(Dataset excerpts)
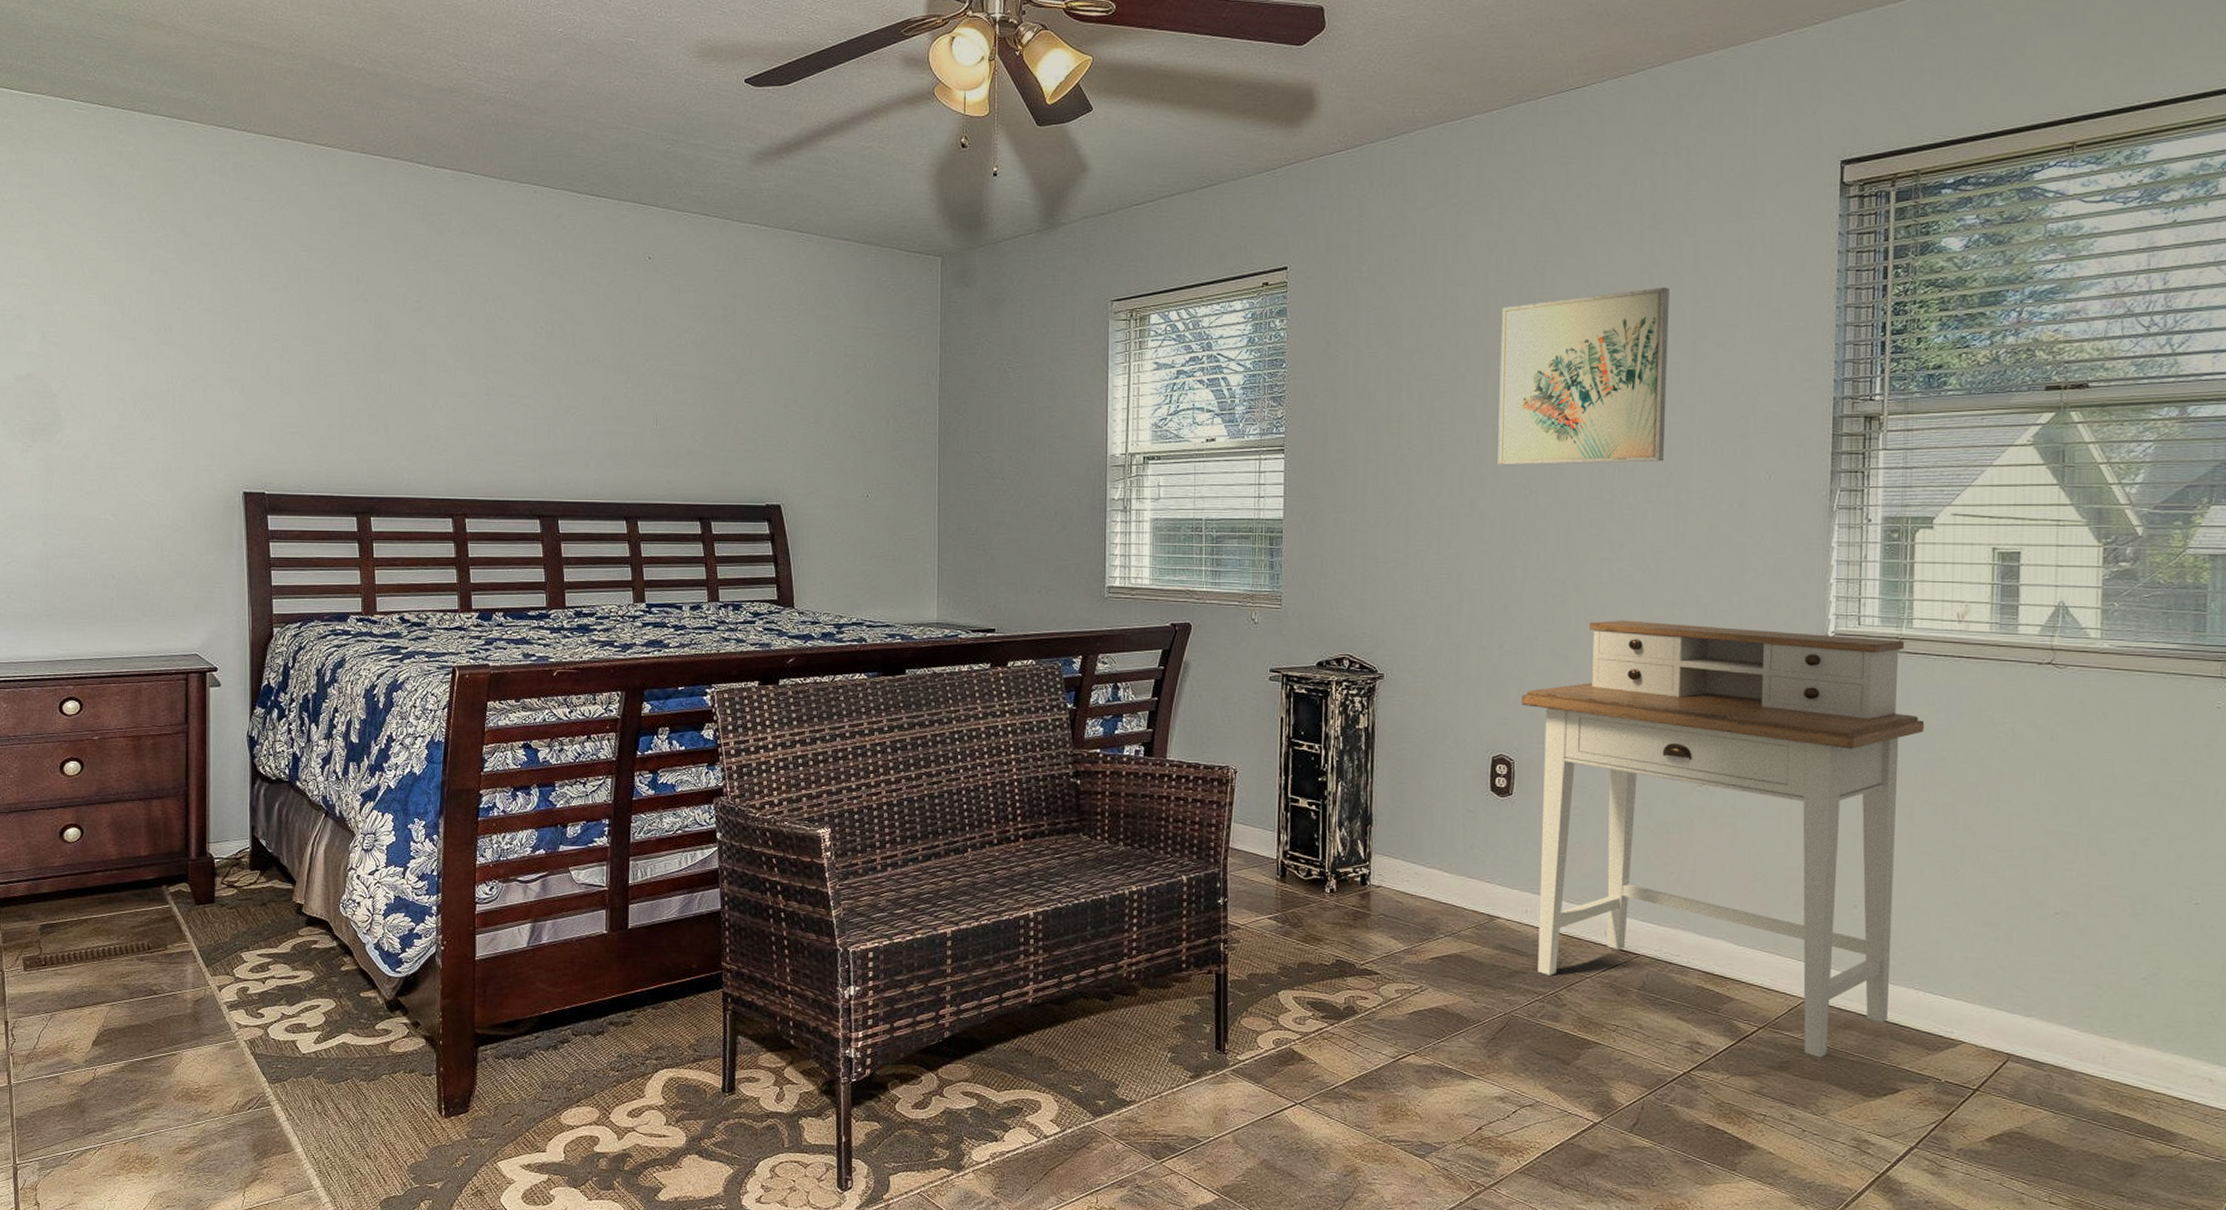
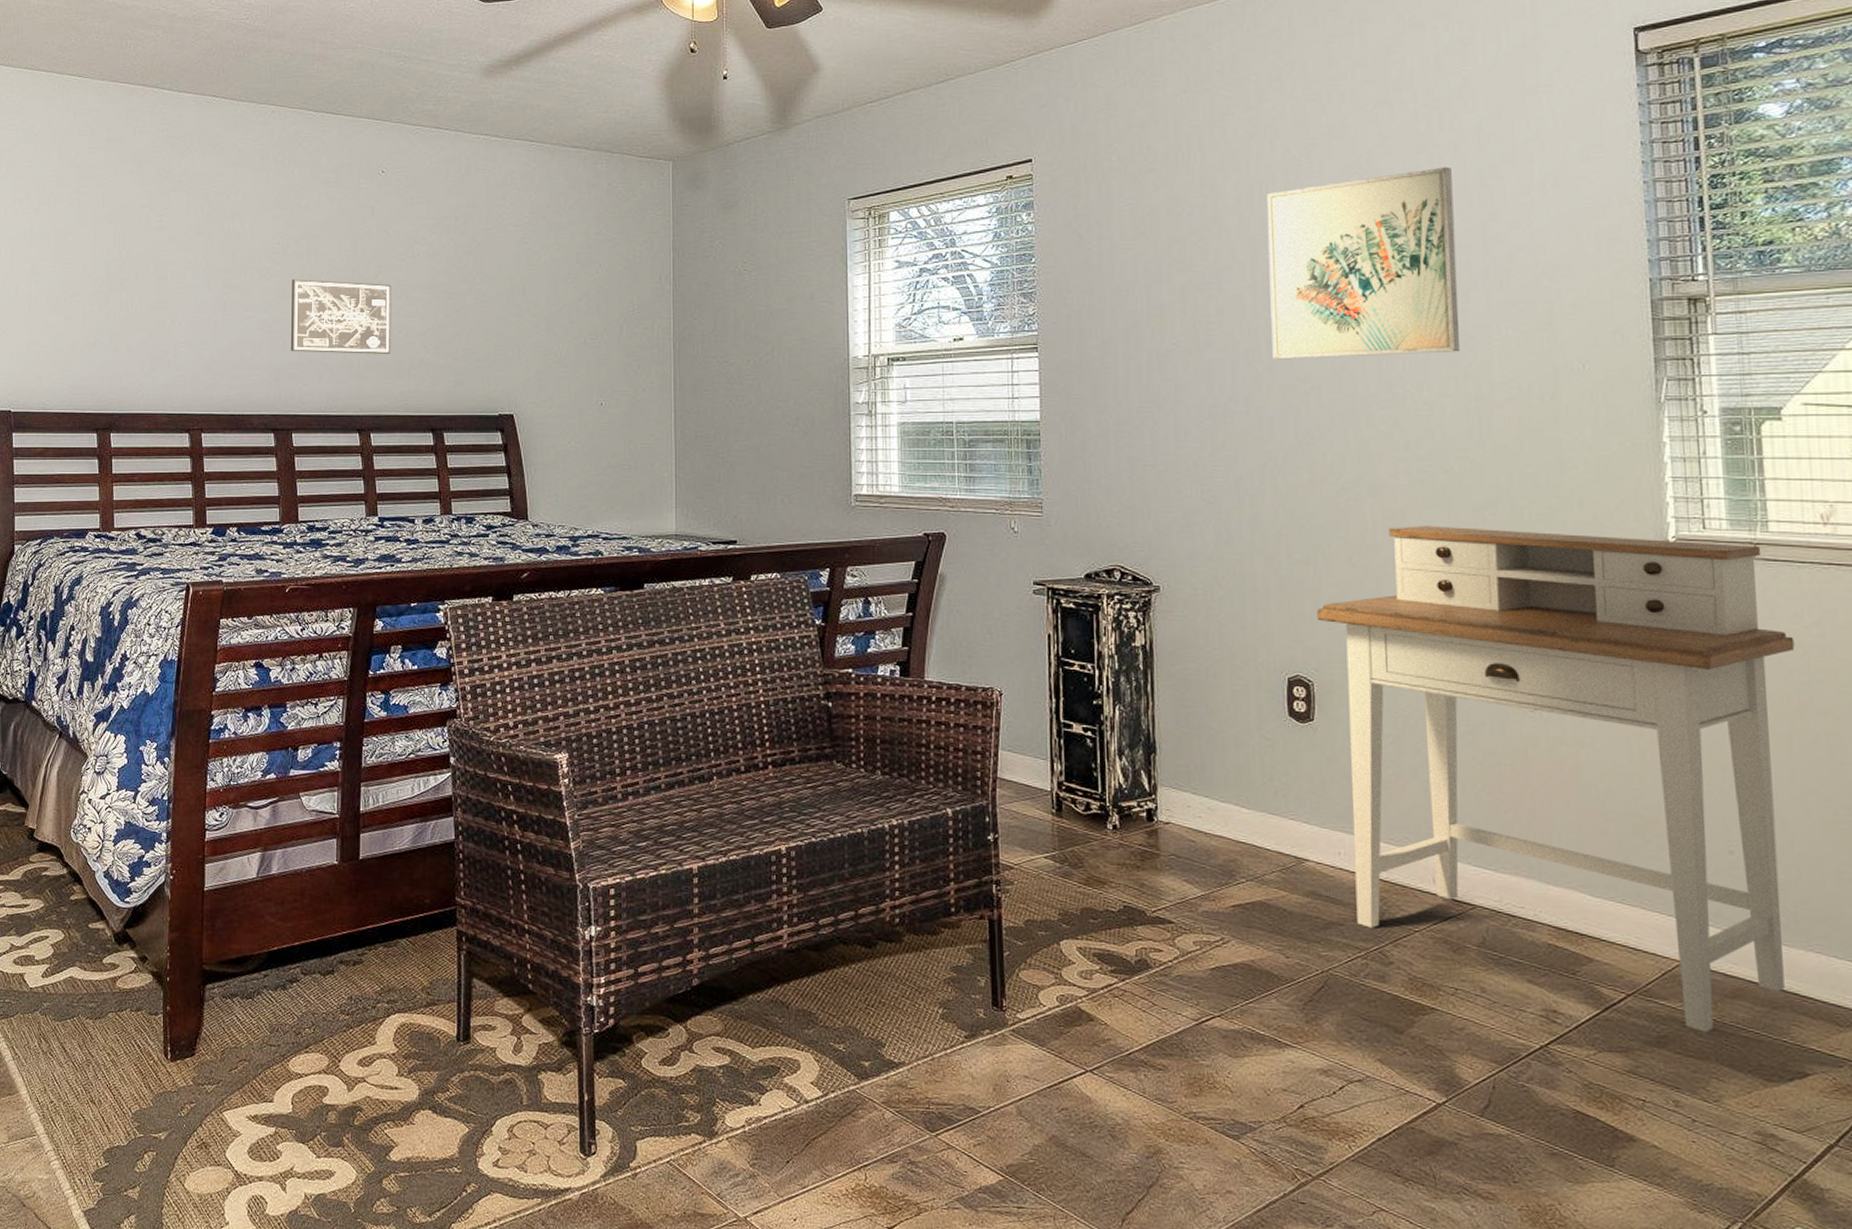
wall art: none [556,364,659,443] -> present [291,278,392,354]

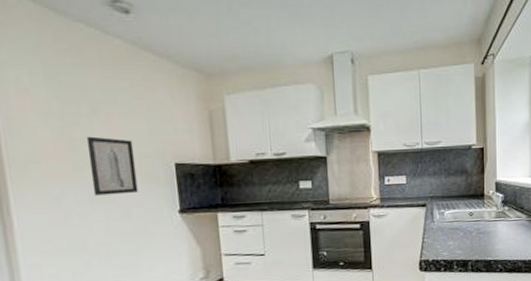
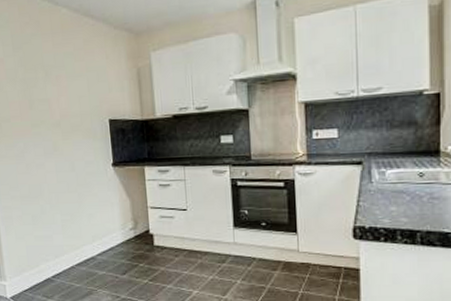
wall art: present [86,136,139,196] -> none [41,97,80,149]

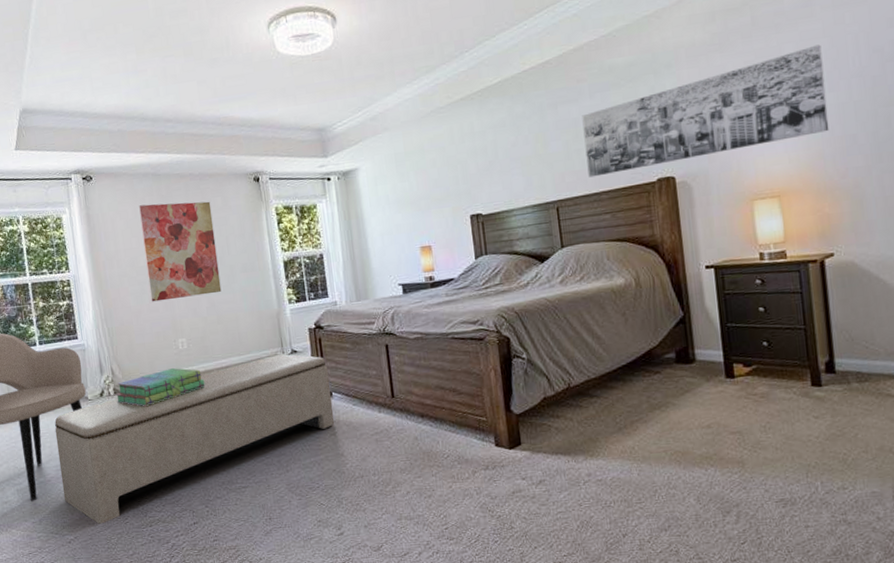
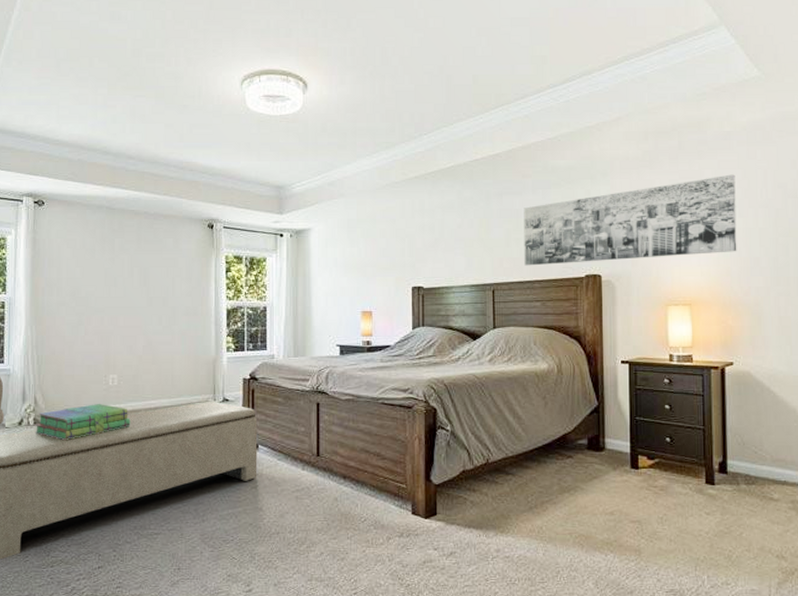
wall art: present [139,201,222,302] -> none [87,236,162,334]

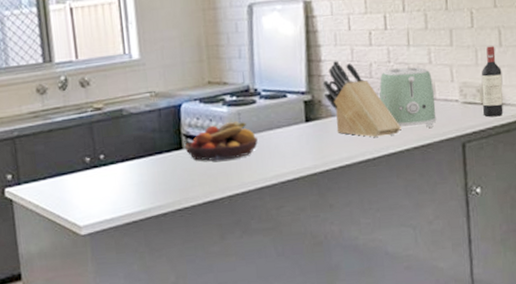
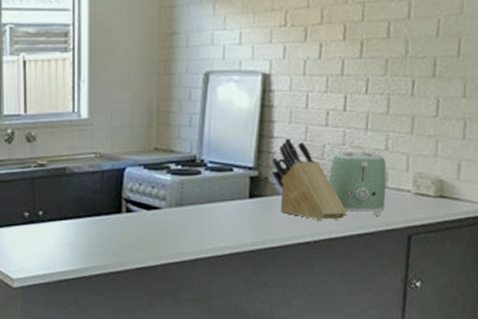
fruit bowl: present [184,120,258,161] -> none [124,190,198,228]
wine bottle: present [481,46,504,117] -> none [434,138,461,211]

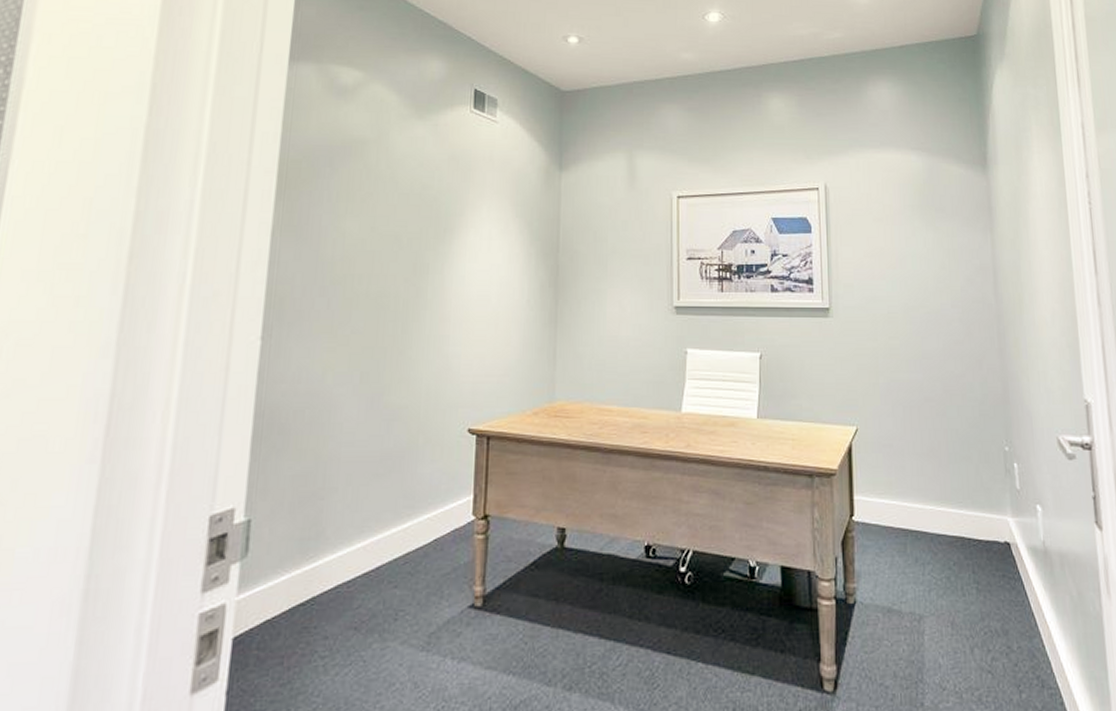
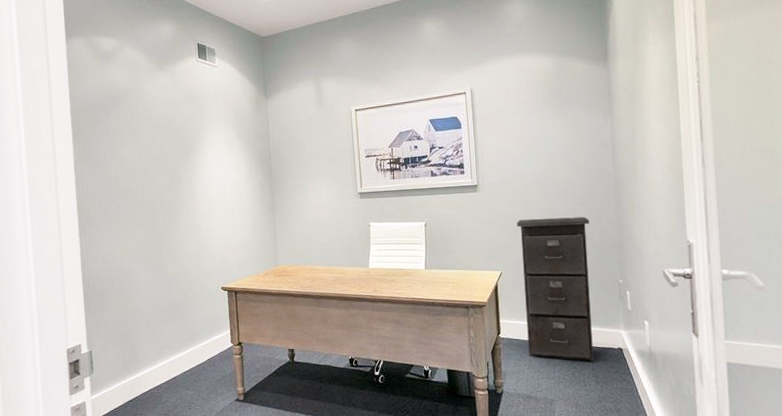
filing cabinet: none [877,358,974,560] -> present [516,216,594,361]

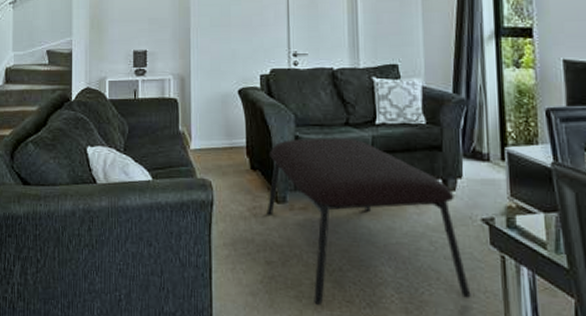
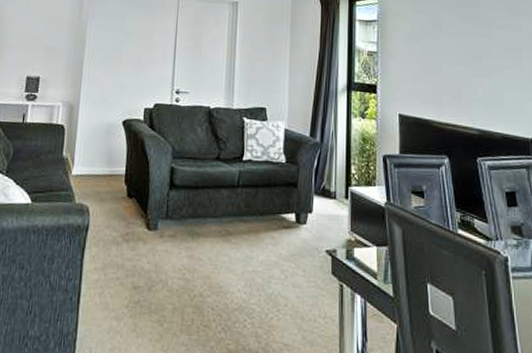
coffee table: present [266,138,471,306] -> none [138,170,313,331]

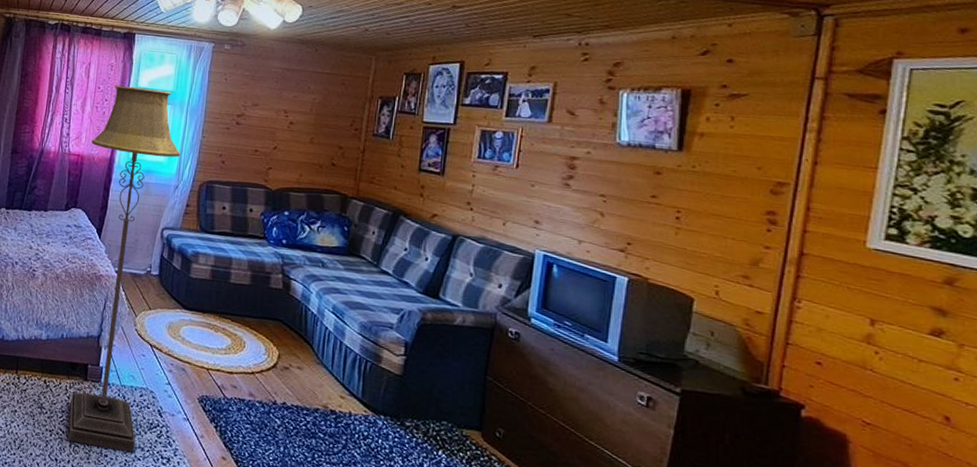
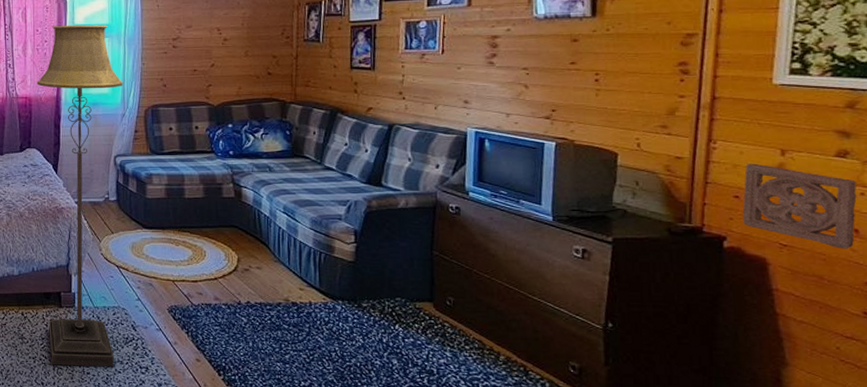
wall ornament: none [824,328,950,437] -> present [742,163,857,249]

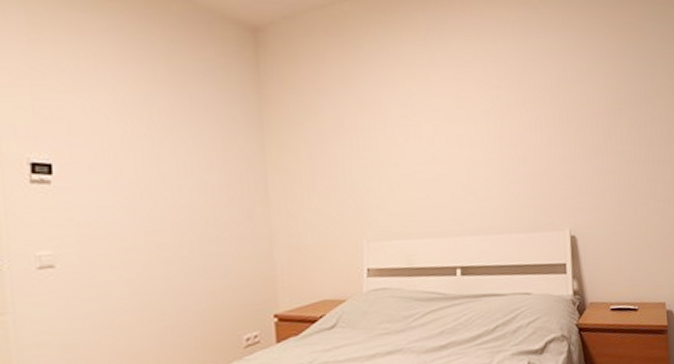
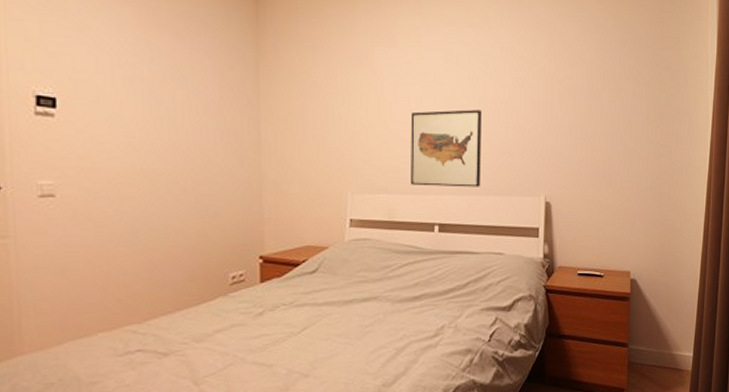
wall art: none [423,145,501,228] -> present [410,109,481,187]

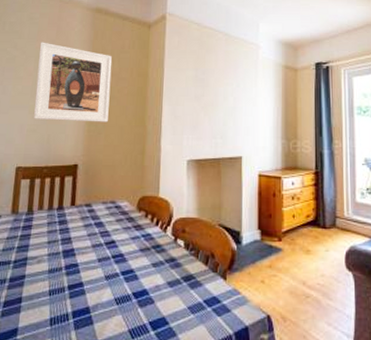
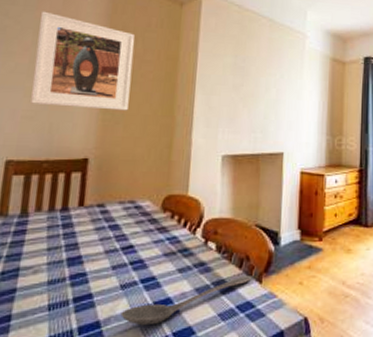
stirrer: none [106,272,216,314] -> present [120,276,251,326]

## What the task asks
With all pictures removed, reproduce the lines from the top of the entries above through the line containing "wall art: none [423,145,501,228]", exactly as written.

## Completed task
wall art: none [556,364,659,443] -> present [291,278,392,354]

wall art: present [86,136,139,196] -> none [41,97,80,149]

wall art: present [139,201,222,302] -> none [87,236,162,334]

fruit bowl: present [184,120,258,161] -> none [124,190,198,228]
wine bottle: present [481,46,504,117] -> none [434,138,461,211]

filing cabinet: none [877,358,974,560] -> present [516,216,594,361]

coffee table: present [266,138,471,306] -> none [138,170,313,331]

wall ornament: none [824,328,950,437] -> present [742,163,857,249]

wall art: none [423,145,501,228] -> present [410,109,481,187]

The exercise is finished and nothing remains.